Programm «Sprachförderung und Jobtraining»

Rund 250 Jugendliche besuchen das Programm «Sprachförderung und Jobtraining» der Caritas Luzern. Es sind Flüchtlinge, Asylsuchende oder Jugendliche aus Familiennachzug im Alter von 16 bis 21 Jahren. Sie sind weniger als zwei Jahre in der Schweiz, haben keine oder nur wenig Deutschkenntnisse und einen erhöhten Bedarf an Begleitung. Während eines Jahres sollen sie auf den Übergang in die Berufswelt vorbereitet werden. 

 
Die Jugendlichen stammen aus Eritrea, Syrien, Afghanistan, aber auch Südeuropa sowie weiteren Ländern  mit ganz unterschiedlichem Bildungshintergrund, es hat Analphabeten aber auch Mittelschüler. Rund 40% sind Minderjährige ohne Begleitung, also Jugendliche ganz auf sich allein gestellt ohne familiäre Unterstützung. Viele Jugendliche bringen schwierige Biographien mit und leiden an mehrfachem posttraumatischen Belastungsstörungen.
 
Nebst Deutsch erhalten die Teilnehmer in Littau auch Mathematik- und BHaus Grossmatte aber nicht nur Theorie.

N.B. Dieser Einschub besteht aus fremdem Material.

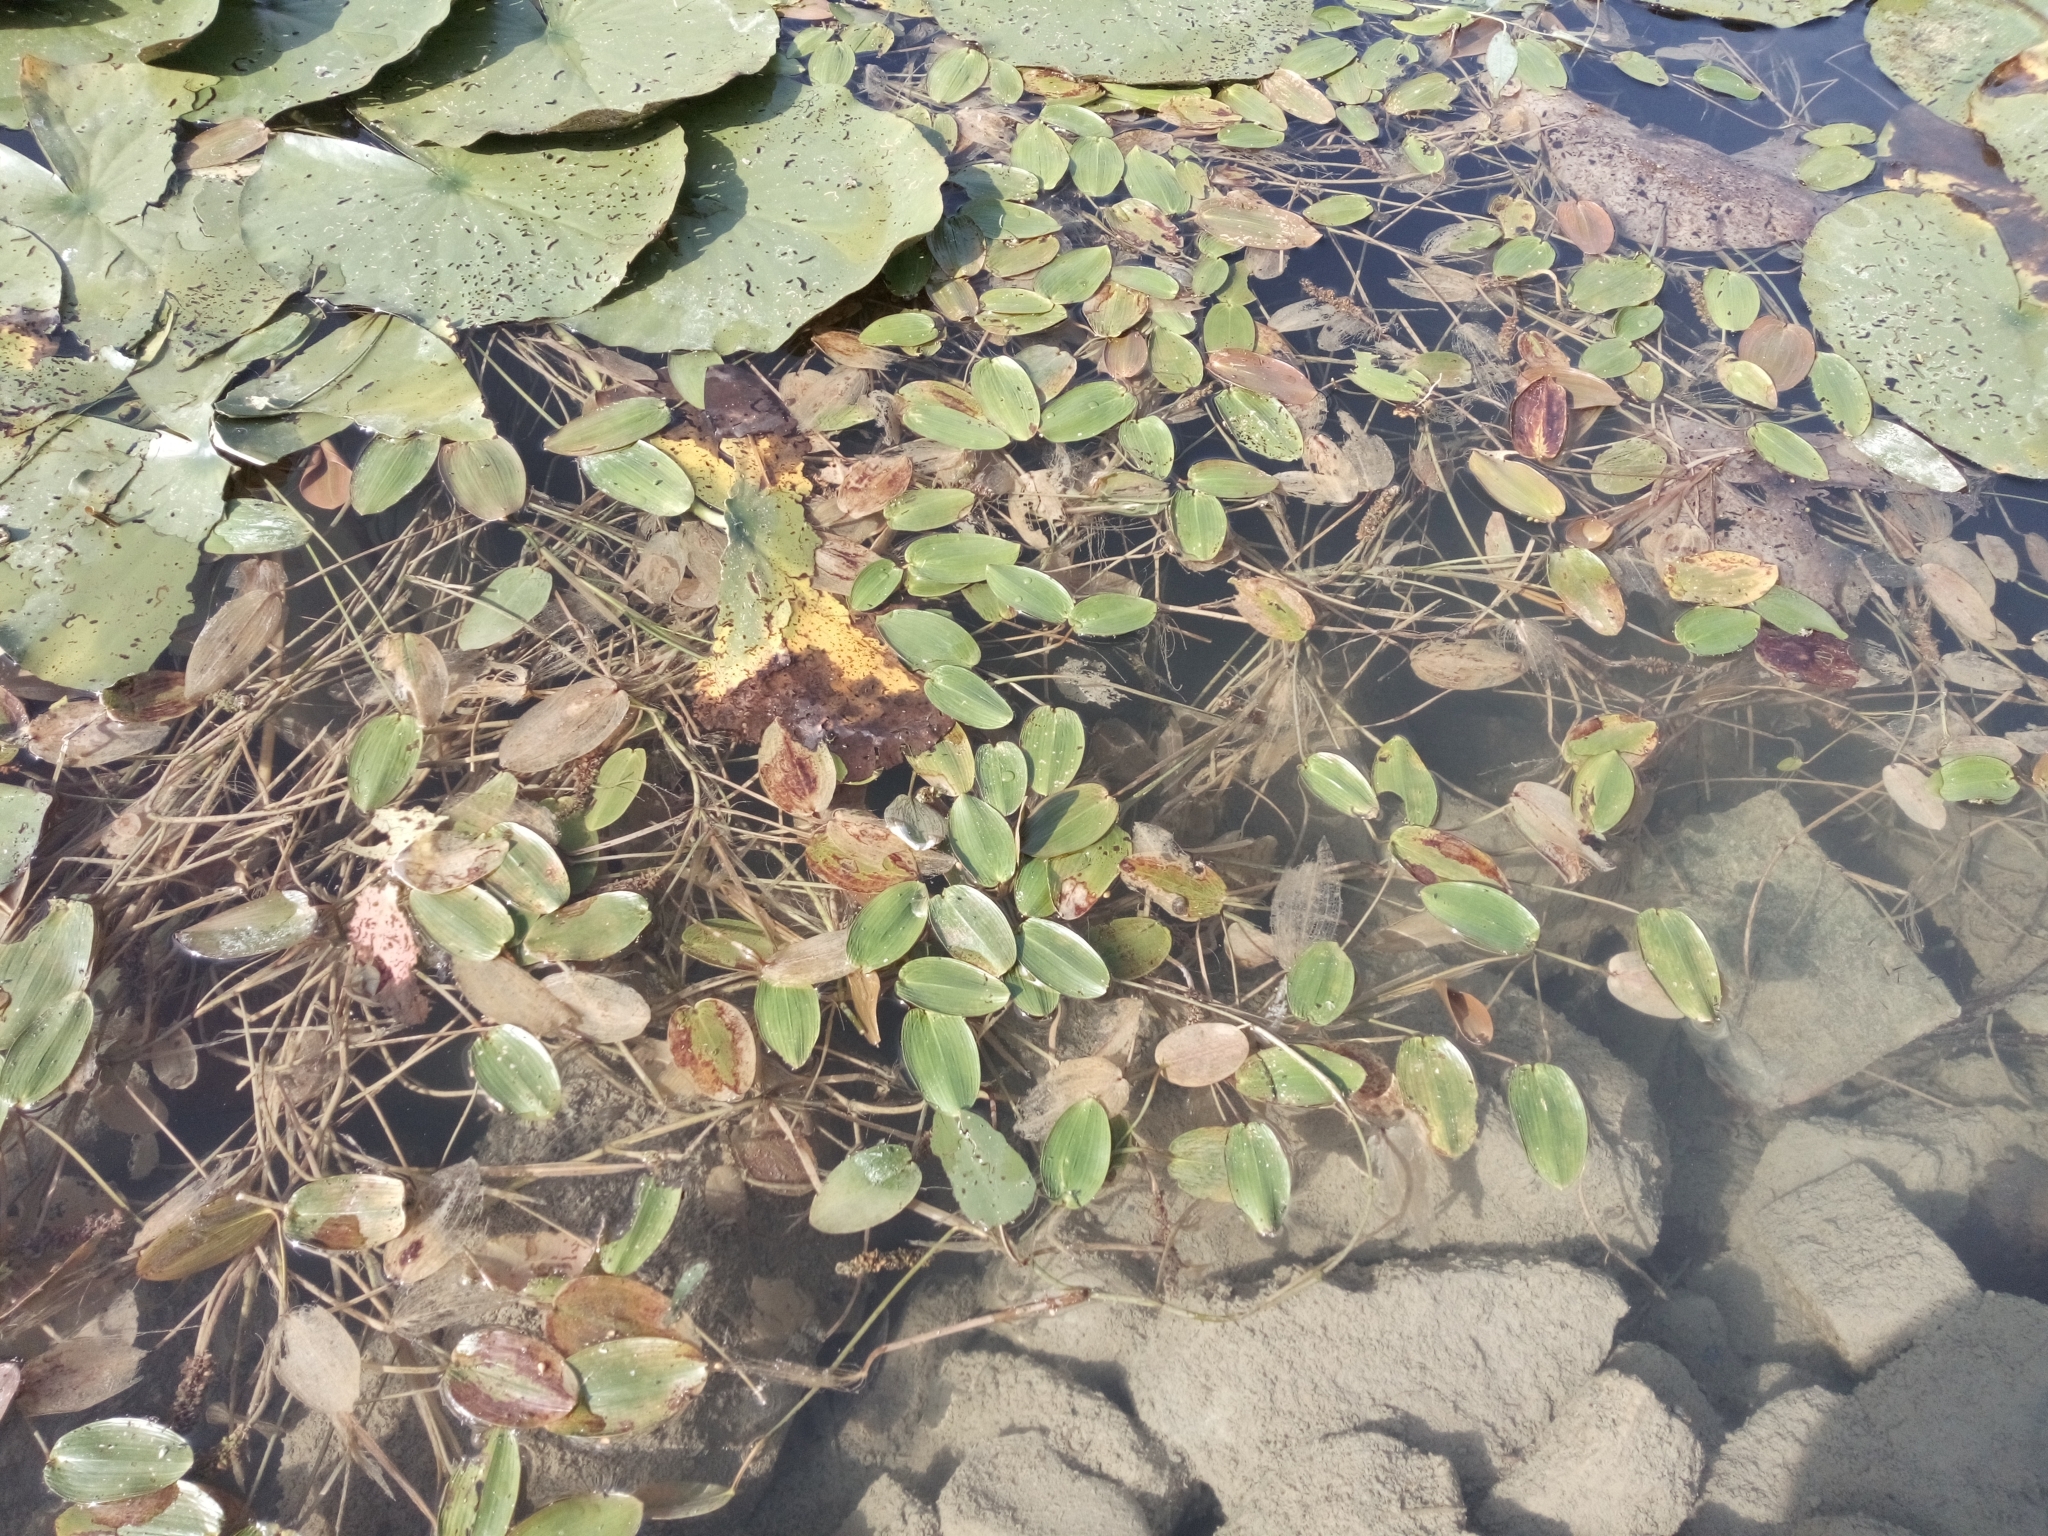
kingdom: Plantae
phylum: Tracheophyta
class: Liliopsida
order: Alismatales
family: Potamogetonaceae
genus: Potamogeton
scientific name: Potamogeton natans
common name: Broad-leaved pondweed
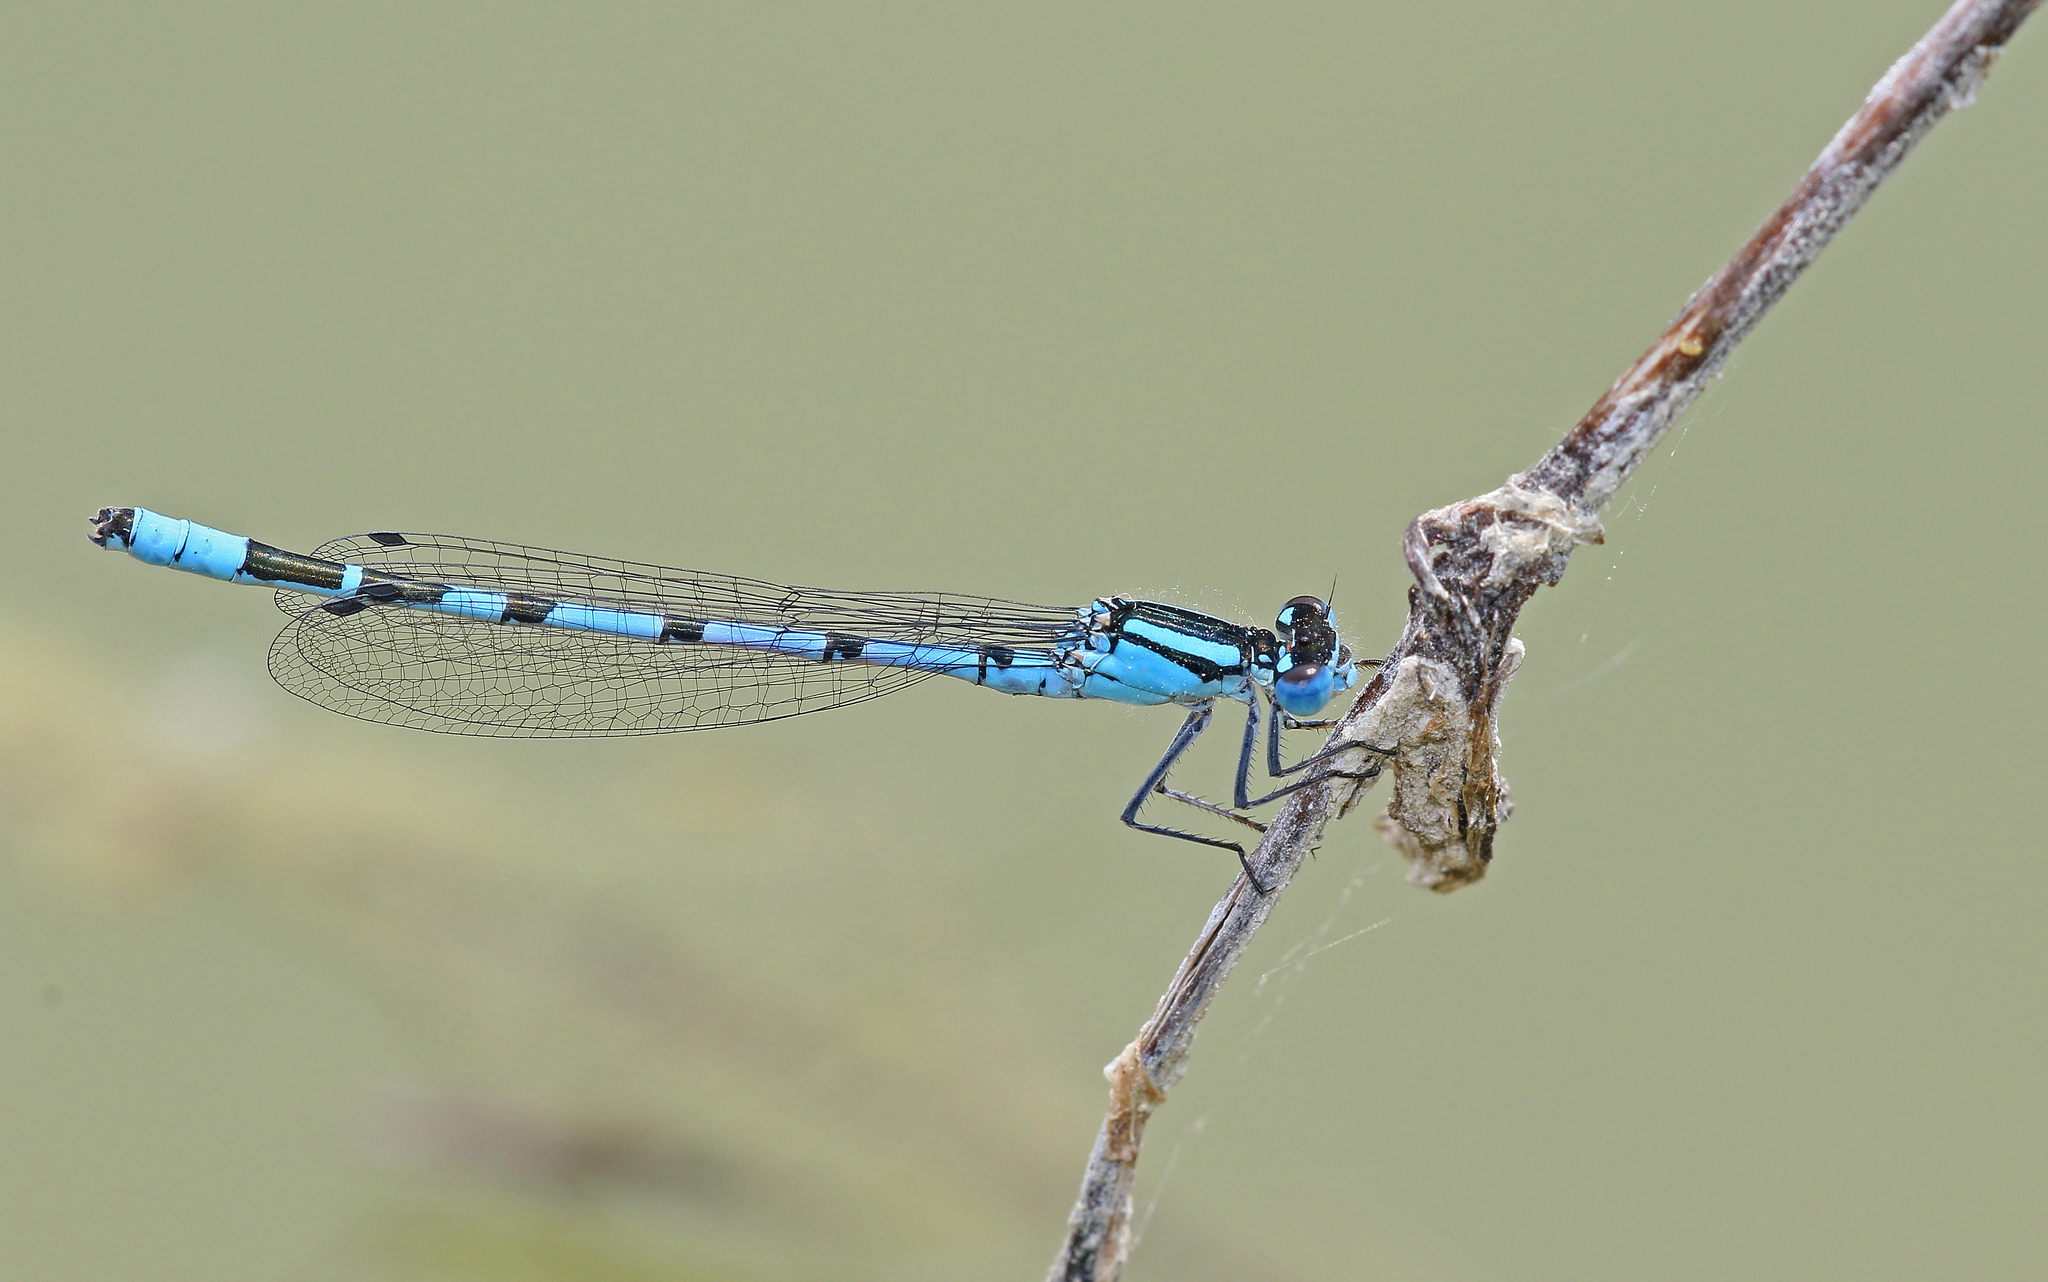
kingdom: Animalia
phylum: Arthropoda
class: Insecta
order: Odonata
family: Coenagrionidae
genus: Enallagma
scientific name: Enallagma cyathigerum
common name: Common blue damselfly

Parallel zum Unterricht absolvieren sie mehrmonatige Jobtrainings in verschiedenen beruflichen Feldern – darunter den Bereichen Küche, Velowerkstatt, Reinigung oder Verkauf. Das Jobtraining ermöglicht den Jugendlichen, sich in ein Arbeitsfeld einzuarbeiten und sich an die Anforderungen der Berufswelt zu gewöhnen.
 
Ein Integrationscoaching vermittelt einerseits grundlegende Informationen wie Angaben zum Schweizer Bildungssystem oder Perspektiven in der Berufswelt. Andererseits werden hier auch bedarfsorientiert Anliegen von Jugendlichen wie Kursleitenden besprochen. So können die für eine erfolgreiche Integration unabdingbaren transkulturellen Schlüsselkompetenzen gezielt gefördert werden.
 
Ziel des ganzheitlichen Förderangebotes ist es, dass die Jugendlichen in naher Zukunft eine weiterführende berufsvorbereitende Anschlusslösung oder sogar eine Arbeit finden.